My life flows on in endless song above earth’s lamentation. I hear the sweet, though far-off hymn that hails a new creation. Through all the tumult and the strife, I hear the music ringing: It finds an echo in my soul—How can I keep from singing?”

Some days, do you not marvel that it is possible to sing, to be happy, even joyful “above earth’s lamentation”? Especially on those days when the world comes lovely to your eyes and skin but your attention is opened wide to others’ sorrows—for Uzbeks today, for Gulf Coast townspeople, for birds and turtles and fish doomed by our demand for that substance our Mother anciently buried deep beyond reach; those days when you are opened to others’ experience of poverty and hunger unyielding, of violence which shatters the trunks of human lives, of neglect and addiction, and disability. One could go on. What is this mystery of joy and peace—not always there, goodness knows—yet a fundament somehow deeper than shadows and evil?

Some would fundamentally disagree. The phrase “Get real” usually means Stop looking at the up side and think about the harsh and intolerable “reality.” We often talk as if happiness is bought with ignorance and denial, failing which we would plunge into remorse and griefs. Some might argue that evolution has merely trained us ( mostly) away from confronting “reality,” which would otherwise paralyze our function. But the assertion that evil is more real than good founders in the sea of what I’d call eu-function.

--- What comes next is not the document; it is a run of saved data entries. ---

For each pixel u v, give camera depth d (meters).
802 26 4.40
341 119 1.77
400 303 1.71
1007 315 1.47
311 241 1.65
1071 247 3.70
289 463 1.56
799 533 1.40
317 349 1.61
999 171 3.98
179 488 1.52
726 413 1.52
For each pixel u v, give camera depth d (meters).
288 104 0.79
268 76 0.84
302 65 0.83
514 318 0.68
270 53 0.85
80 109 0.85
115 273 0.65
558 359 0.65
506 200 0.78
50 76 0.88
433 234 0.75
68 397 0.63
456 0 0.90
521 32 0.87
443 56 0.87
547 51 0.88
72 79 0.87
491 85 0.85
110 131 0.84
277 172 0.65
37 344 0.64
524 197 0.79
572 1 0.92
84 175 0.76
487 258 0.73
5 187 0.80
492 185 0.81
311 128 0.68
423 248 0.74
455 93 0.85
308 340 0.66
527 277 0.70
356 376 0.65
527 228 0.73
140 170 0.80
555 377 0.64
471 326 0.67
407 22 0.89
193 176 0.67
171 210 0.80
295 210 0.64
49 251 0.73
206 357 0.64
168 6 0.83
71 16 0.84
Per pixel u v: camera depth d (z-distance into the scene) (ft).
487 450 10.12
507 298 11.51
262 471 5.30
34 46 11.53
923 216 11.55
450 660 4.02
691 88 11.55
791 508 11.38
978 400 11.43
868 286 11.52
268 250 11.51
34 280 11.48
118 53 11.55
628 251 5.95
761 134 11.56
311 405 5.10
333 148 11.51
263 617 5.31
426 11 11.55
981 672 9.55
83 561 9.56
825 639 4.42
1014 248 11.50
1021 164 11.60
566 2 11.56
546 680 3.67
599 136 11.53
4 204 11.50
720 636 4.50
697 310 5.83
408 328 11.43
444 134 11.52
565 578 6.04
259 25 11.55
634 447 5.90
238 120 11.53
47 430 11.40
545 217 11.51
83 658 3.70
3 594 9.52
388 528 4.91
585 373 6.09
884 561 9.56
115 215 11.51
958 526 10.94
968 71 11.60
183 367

Consider. No one punctured the tires of my car yesterday, nor the day before—and I think no one on the street had that complaint. All the glass in the windows of this house remained intact all day. Everybody stopped at the stop light at the corner; it never malfunctioned. All day long electricity flowed through the veins of our homes. I don’t know how it works, but it worked. Not one course of brick in any wall on Henry Street gave up yesterday. They were such bricks! The asphalt in the roads continued to hang together to bear millions of wheels. The plumbing worked—in our homes, in our bodies. Couples made love and that worked again, more or less. Children by the tens of thousands listened to their parents. By the thousands, teenagers didn’t, yet in ways carefully arranged not to kill the body of honor which shows up in families daily as touches and conversations and meals made and meals eaten. Sleep came to almost everyone. Eyes opened after an interval. Millions saw again.

Now, as we have said, some things and some people and some systems did break down, with hellish consequences. But notice that when something breaks, it is not hard to say what happened, as when a link in a chain breaks: the problem is . . . there! But when something works, it is not possible to say just what is working, because anything that is functioning is composed of a literally infinite chain of good links, from the big, visible things we’ve just described right down to powerfully bonding molecules and atoms and God knows what—quarks and muons. Who has leisure to inventory the infinite abundance of things that work?

Because goodness and function arise with inconceivable abundance, the Church has always drawn forth praise and thanksgiving from the tongues of its people. It is for this reason that the service of the people opens with praise to God and closes with benediction (bene=Latin for good) no matter what grave matters God’s word may have touched in us between. To desire from your heart to praise God for all things, you needn’t believe in a theory that God disturbs the order of things to make good things happen. Neither does seeing the mercy of God in all things require you to doubt the wisdom of science to show how things work. Praise, peace, and joy are first and last a movement of the heart in right relation to creation; a humble will to see what is, and to serve, more than to be served.

To this end, we are drawn into the tradition of a singing church. We learned this pattern from our Jewish forebears. The Psalms were songs. Their melodies are lost, but here and there in the Psalms, one finds instructions for musicians. It is no surprise that when Jesus was with his disciples on that last night after their last supper was over, though surely they were sad, they sang a hymn, the stories say, and went out to the Mount of Olives. In the first century, the writer of Colossians encouraged the fledgling church, “with gratitude in your hearts, sing psalms, hymns, and spiritual songs to God”—to which same counsel Ephesians adds, “making melody to the Lord in your hearts.” Why song? Why sing?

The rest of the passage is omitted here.